§ Task goal: Filter these records by the string "Criterion", copying each line that holds it.

Collected data:
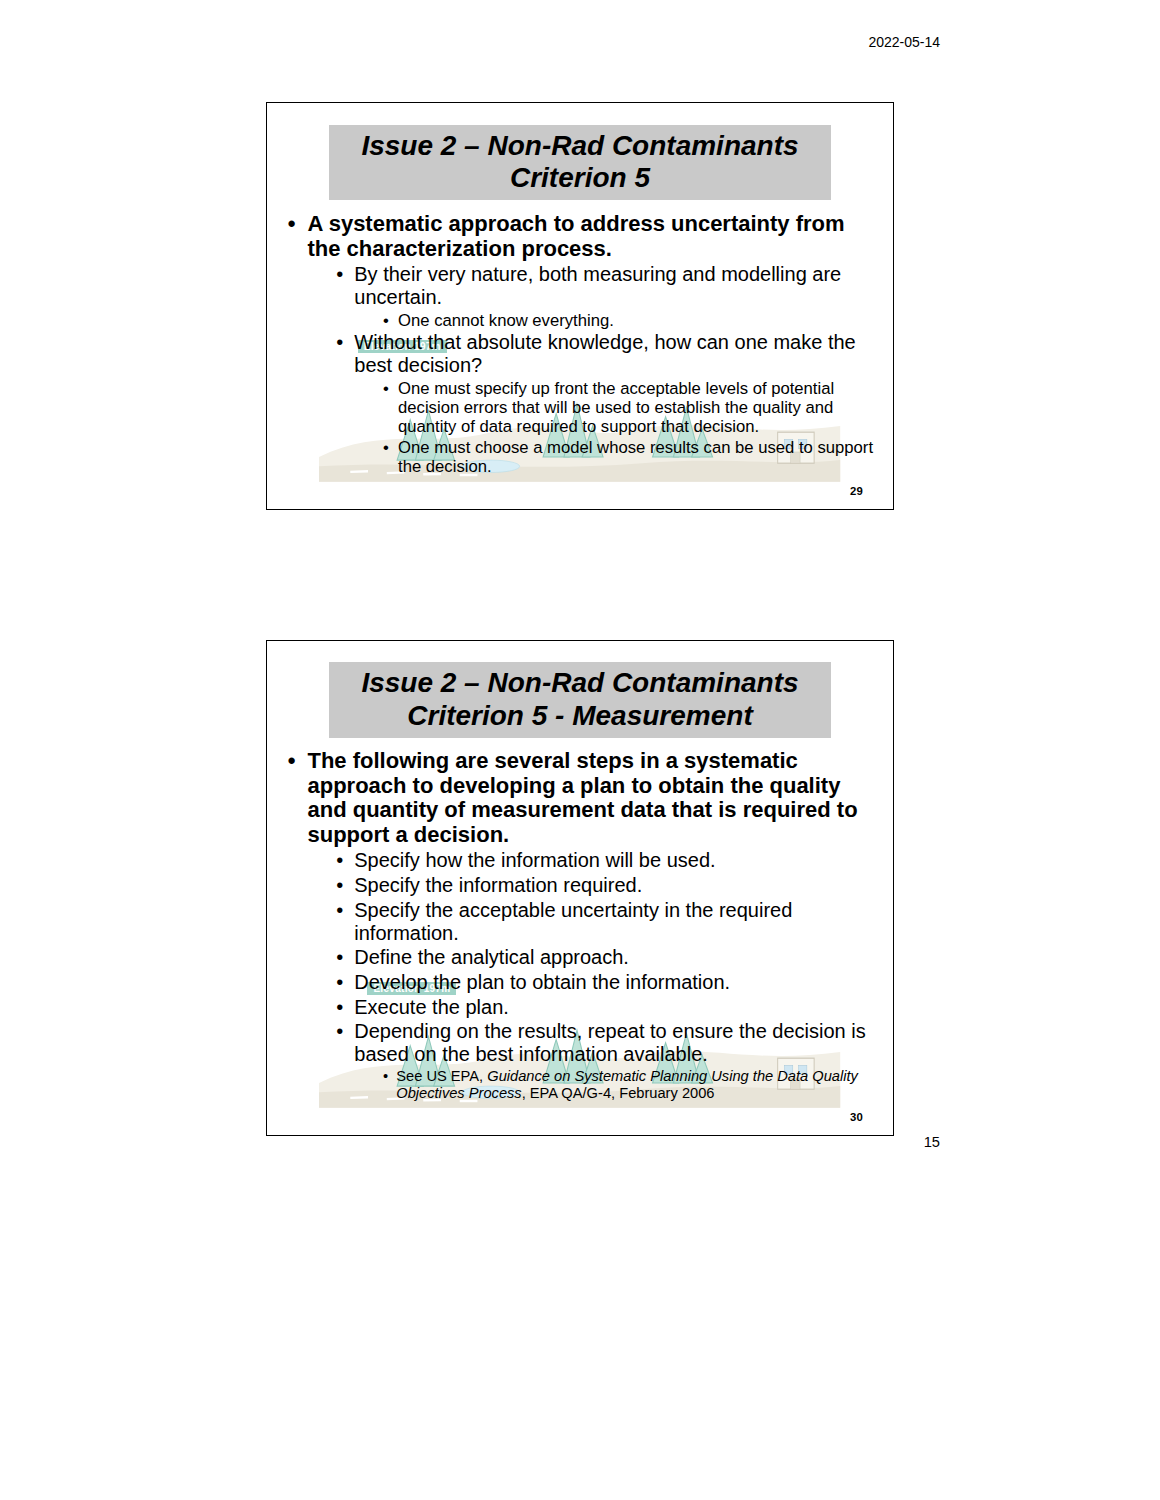2022-05-14
Elevation 197m
Issue 2 – Non-Rad Contaminants
Criterion 5
A systematic approach to address uncertainty from the characterization process.
By their very nature, both measuring and modelling are uncertain.
One cannot know everything.
Without that absolute knowledge, how can one make the best decision?
One must specify up front the acceptable levels of potential decision errors that will be used to establish the quality and quantity of data required to support that decision.
One must choose a model whose results can be used to support the decision.
29
Elevation 197m
Issue 2 – Non-Rad Contaminants
Criterion 5 - Measurement
The following are several steps in a systematic approach to developing a plan to obtain the quality and quantity of measurement data that is required to support a decision.
Specify how the information will be used.
Specify the information required.
Specify the acceptable uncertainty in the required information.
Define the analytical approach.
Develop the plan to obtain the information.
Execute the plan.
Depending on the results, repeat to ensure the decision is based on the best information available.
See US EPA, Guidance on Systematic Planning Using the Data Quality Objectives Process, EPA QA/G-4, February 2006
30
15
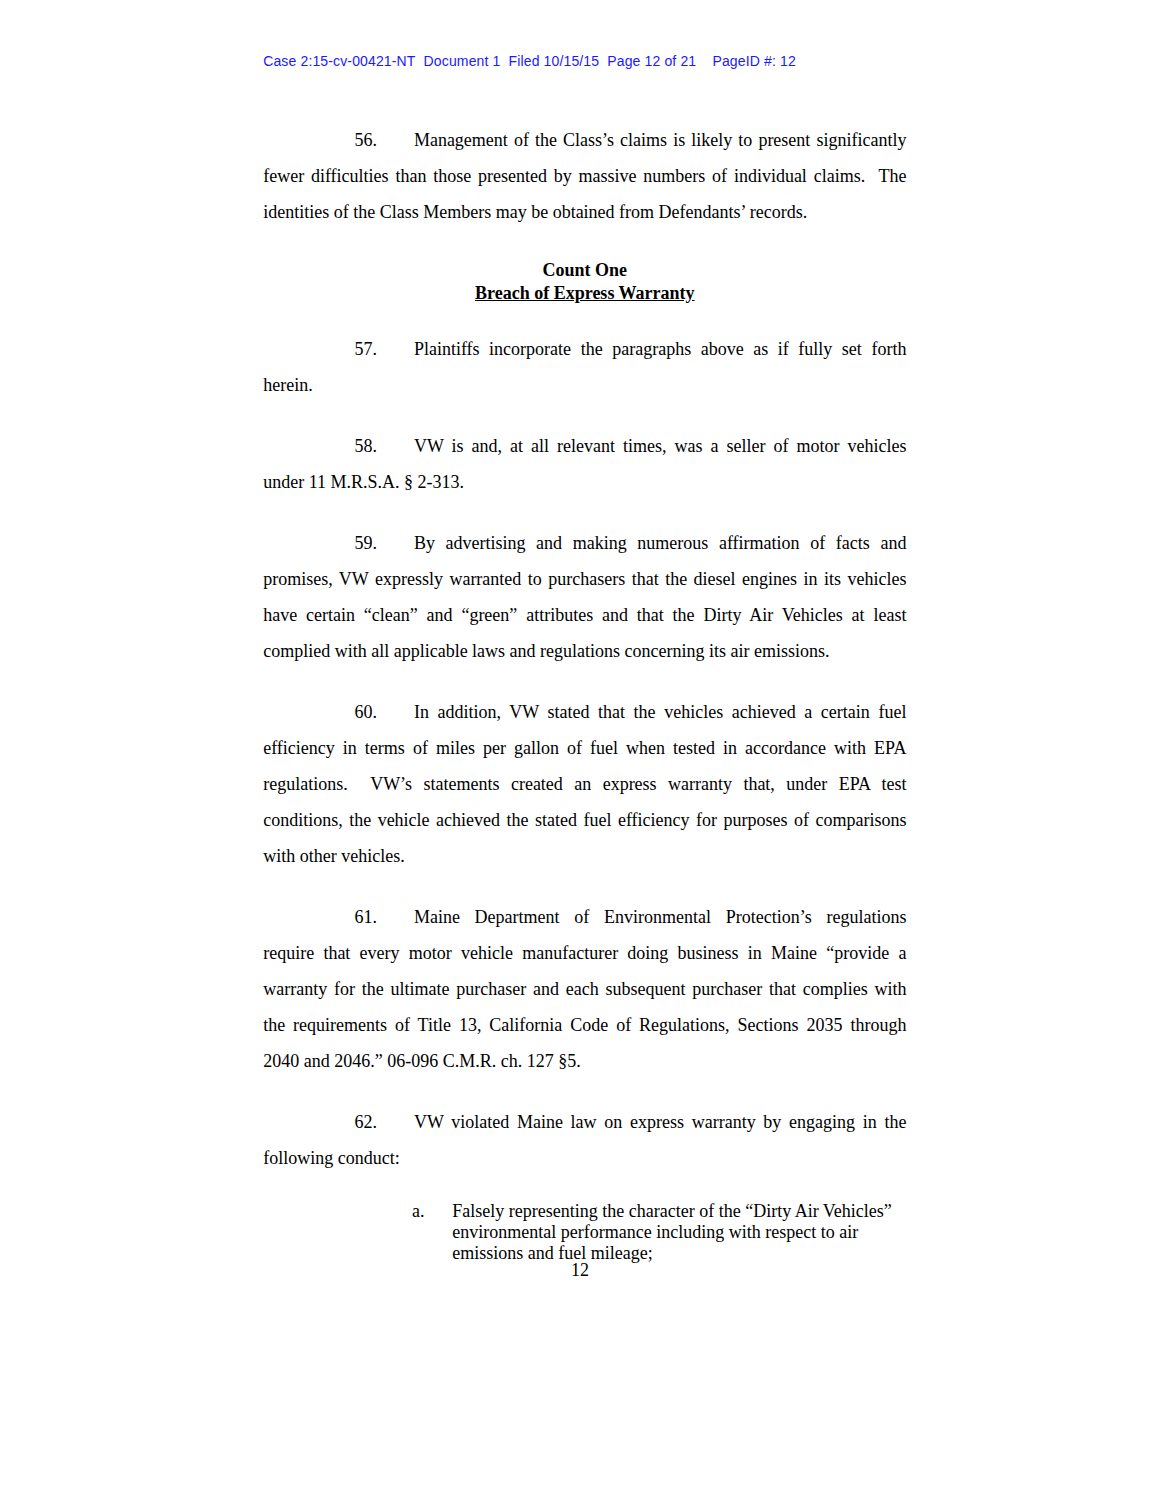Case 2:15-cv-00421-NT Document 1 Filed 10/15/15 Page 12 of 21 PageID #: 12
56. Management of the Class’s claims is likely to present significantly fewer difficulties than those presented by massive numbers of individual claims. The identities of the Class Members may be obtained from Defendants’ records.
Count One
Breach of Express Warranty
57. Plaintiffs incorporate the paragraphs above as if fully set forth herein.
58. VW is and, at all relevant times, was a seller of motor vehicles under 11 M.R.S.A. § 2-313.
59. By advertising and making numerous affirmation of facts and promises, VW expressly warranted to purchasers that the diesel engines in its vehicles have certain “clean” and “green” attributes and that the Dirty Air Vehicles at least complied with all applicable laws and regulations concerning its air emissions.
60. In addition, VW stated that the vehicles achieved a certain fuel efficiency in terms of miles per gallon of fuel when tested in accordance with EPA regulations. VW’s statements created an express warranty that, under EPA test conditions, the vehicle achieved the stated fuel efficiency for purposes of comparisons with other vehicles.
61. Maine Department of Environmental Protection’s regulations require that every motor vehicle manufacturer doing business in Maine “provide a warranty for the ultimate purchaser and each subsequent purchaser that complies with the requirements of Title 13, California Code of Regulations, Sections 2035 through 2040 and 2046.” 06-096 C.M.R. ch. 127 §5.
62. VW violated Maine law on express warranty by engaging in the following conduct:
a. Falsely representing the character of the “Dirty Air Vehicles” environmental performance including with respect to air emissions and fuel mileage;
12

§ Result:
Criterion 5
Criterion 5 - Measurement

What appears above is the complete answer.